= REQUIRED TASKS =
1. In the alopecia summary, condense the paragraph beginning "The study identifies dysregulated lipid metabolism" into a shorter sentence that keeps its main facts.
2. Reproduce the portion of the alopecia summary between "# Integrated Multi-Omics" and "in androgenetic alopecia.", inclusive.

= PROVIDED PASSAGE =
········

# Integrated Multi-Omics Analysis Reveals Dysregulated Lipid Metabolism as a Novel Mechanism in Androgenetic Alopecia

**Authors:** Xiao-Shuang Yang, Liyang Duan, Yu-Jie Miao, Zhongfa Lu, Ru Dai

PMC · DOI: 10.3390/biomedicines14010160 · Biomedicines · 2026-01-12

## TL;DR

This study finds that lipid metabolism is disrupted in androgenetic alopecia, offering new insights into the condition's molecular causes.

## Contribution

The study identifies dysregulated lipid metabolism, particularly PPAR signaling, as a novel mechanism in androgenetic alopecia.

## Key findings

- Lipid metabolism pathways, especially PPAR signaling, were significantly enriched in AGA-affected tissues.
- ACAA1 and PEX3 were upregulated in AGA scalp tissues, while IDH1 was downregulated.
- hsa-miR-1343-3p and hsa-miR-3609_R-2 regulate ACAA1 and IDH1, respectively, in AGA.

········

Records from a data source
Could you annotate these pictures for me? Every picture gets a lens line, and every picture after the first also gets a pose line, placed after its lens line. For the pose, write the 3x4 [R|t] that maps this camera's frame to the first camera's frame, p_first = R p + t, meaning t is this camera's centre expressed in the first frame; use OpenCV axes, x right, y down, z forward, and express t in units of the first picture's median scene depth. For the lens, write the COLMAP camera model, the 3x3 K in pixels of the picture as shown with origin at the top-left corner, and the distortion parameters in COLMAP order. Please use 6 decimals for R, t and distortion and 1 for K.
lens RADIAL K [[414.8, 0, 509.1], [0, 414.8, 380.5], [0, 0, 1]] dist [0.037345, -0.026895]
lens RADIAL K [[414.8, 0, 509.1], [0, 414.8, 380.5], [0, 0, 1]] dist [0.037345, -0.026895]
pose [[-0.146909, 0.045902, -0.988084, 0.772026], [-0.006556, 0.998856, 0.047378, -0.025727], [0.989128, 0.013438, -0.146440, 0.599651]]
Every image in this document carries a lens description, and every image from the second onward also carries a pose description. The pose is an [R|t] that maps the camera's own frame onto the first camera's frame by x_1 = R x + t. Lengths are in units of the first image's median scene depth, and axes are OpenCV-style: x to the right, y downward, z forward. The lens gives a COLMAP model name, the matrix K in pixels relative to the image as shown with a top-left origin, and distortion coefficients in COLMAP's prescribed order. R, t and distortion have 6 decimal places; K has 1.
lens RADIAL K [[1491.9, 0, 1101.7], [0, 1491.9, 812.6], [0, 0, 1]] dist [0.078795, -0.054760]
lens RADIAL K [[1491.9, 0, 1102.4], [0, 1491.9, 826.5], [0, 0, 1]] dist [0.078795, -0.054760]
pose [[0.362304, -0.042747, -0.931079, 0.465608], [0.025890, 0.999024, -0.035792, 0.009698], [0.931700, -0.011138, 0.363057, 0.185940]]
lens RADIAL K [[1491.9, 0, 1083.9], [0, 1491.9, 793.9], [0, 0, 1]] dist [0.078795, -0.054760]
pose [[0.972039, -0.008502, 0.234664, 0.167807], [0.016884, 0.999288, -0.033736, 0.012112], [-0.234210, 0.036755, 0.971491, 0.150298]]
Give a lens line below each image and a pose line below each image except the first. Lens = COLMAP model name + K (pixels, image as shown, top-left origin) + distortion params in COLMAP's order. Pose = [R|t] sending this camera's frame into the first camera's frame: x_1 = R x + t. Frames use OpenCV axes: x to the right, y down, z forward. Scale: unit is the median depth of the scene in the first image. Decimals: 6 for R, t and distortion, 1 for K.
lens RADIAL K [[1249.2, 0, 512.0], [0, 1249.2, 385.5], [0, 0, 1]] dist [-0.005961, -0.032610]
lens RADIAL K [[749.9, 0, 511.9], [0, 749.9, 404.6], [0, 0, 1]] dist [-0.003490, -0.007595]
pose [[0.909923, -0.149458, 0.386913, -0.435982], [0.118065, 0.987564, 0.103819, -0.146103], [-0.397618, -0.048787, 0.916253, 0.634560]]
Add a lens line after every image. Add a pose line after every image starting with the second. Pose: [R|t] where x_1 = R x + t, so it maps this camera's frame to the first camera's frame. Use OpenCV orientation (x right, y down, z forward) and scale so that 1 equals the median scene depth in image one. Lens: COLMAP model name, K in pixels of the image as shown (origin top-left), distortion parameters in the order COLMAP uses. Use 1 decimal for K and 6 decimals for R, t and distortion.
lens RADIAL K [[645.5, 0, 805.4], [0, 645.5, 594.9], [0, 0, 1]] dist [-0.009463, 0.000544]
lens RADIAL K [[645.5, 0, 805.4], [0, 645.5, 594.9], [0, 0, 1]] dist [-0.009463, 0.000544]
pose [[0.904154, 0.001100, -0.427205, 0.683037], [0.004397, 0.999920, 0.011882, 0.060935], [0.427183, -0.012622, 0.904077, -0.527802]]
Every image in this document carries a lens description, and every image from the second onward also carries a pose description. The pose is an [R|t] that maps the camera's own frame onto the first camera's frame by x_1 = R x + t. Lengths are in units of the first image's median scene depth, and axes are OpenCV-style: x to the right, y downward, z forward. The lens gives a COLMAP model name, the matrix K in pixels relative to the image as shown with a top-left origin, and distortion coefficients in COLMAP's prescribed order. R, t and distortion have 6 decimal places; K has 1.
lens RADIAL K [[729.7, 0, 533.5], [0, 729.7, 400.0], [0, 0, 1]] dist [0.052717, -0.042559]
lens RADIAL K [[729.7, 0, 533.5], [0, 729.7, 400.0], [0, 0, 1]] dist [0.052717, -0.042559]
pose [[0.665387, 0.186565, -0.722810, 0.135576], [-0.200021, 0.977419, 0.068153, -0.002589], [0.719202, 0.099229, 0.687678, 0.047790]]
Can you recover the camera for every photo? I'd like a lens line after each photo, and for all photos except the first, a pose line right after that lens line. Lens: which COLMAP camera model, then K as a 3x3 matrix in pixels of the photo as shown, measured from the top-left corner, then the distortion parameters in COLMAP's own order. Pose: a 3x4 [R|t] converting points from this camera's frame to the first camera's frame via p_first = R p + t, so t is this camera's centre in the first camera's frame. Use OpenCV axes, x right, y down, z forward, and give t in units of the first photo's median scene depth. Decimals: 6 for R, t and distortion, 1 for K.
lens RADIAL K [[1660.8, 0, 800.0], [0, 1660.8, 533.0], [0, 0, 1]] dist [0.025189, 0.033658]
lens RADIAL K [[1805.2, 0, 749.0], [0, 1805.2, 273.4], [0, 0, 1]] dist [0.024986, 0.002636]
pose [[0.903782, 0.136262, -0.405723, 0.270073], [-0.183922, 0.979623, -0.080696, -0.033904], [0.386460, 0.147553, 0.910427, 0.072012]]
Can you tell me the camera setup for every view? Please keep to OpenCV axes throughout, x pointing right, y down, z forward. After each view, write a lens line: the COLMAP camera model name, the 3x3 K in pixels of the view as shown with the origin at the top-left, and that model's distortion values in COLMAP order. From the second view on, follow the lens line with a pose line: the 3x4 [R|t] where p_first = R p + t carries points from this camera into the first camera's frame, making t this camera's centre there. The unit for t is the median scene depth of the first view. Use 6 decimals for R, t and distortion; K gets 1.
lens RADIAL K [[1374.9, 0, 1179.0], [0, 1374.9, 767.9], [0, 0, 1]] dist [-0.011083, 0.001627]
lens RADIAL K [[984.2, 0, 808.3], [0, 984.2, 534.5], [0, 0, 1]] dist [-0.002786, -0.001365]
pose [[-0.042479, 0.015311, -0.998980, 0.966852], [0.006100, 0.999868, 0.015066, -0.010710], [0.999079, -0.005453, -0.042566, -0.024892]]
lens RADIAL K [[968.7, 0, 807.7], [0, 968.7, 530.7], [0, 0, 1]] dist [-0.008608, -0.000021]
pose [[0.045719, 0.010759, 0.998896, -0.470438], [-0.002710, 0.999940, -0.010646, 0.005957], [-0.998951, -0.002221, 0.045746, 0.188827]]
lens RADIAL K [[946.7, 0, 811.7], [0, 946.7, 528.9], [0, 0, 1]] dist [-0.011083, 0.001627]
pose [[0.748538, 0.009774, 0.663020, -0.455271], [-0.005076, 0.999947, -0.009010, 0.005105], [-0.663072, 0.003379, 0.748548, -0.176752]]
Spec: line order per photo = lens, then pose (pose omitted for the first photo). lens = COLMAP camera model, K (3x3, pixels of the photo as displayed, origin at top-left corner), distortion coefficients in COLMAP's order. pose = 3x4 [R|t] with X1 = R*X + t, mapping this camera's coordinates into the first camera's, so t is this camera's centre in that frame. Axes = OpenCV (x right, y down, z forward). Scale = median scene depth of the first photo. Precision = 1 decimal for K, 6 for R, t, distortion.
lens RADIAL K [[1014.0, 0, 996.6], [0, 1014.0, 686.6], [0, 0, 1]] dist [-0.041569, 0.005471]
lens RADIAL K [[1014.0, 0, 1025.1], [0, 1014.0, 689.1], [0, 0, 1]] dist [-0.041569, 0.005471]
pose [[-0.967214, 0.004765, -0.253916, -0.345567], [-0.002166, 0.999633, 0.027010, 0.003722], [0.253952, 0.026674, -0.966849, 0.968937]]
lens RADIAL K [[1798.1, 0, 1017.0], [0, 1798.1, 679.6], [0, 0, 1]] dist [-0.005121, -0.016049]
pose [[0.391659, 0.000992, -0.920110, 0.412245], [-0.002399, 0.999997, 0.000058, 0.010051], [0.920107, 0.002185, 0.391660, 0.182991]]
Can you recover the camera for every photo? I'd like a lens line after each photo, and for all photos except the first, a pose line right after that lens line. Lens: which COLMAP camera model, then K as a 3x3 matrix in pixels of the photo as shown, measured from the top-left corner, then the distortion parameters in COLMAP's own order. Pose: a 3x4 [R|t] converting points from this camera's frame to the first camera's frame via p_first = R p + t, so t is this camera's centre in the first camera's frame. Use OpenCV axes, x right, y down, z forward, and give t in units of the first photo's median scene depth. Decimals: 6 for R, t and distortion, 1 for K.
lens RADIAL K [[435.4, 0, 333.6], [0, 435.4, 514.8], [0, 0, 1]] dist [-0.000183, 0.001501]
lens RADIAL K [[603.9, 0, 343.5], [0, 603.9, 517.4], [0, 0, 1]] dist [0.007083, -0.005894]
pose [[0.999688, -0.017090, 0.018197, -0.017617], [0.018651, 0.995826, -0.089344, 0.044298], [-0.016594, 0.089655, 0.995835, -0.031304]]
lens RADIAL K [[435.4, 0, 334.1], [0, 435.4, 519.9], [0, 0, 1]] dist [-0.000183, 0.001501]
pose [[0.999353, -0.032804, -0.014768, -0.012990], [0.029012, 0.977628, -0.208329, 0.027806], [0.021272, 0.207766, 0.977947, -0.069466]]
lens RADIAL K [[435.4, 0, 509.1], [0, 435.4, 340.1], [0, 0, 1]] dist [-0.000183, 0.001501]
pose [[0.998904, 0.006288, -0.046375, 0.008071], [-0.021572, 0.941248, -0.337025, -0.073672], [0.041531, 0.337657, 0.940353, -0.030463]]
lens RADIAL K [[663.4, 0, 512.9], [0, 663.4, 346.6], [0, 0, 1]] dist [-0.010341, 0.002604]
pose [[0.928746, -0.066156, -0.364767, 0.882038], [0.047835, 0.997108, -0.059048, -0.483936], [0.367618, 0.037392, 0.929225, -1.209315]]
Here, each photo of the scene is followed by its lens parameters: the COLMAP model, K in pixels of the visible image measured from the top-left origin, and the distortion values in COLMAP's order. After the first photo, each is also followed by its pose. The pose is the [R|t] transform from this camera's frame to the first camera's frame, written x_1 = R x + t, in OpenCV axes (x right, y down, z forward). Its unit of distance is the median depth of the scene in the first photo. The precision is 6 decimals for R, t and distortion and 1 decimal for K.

········

= RESULTS FOR THE EXERCISE =
1. Dysregulated lipid metabolism, chiefly PPAR signaling, is identified as a new mechanism in androgenetic alopecia.

2.
# Integrated Multi-Omics Analysis Reveals Dysregulated Lipid Metabolism as a Novel Mechanism in Androgenetic Alopecia

**Authors:** Xiao-Shuang Yang, Liyang Duan, Yu-Jie Miao, Zhongfa Lu, Ru Dai

PMC · DOI: 10.3390/biomedicines14010160 · Biomedicines · 2026-01-12

## TL;DR

This study finds that lipid metabolism is disrupted in androgenetic alopecia, offering new insights into the condition's molecular causes.

## Contribution

The study identifies dysregulated lipid metabolism, particularly PPAR signaling, as a novel mechanism in androgenetic alopecia.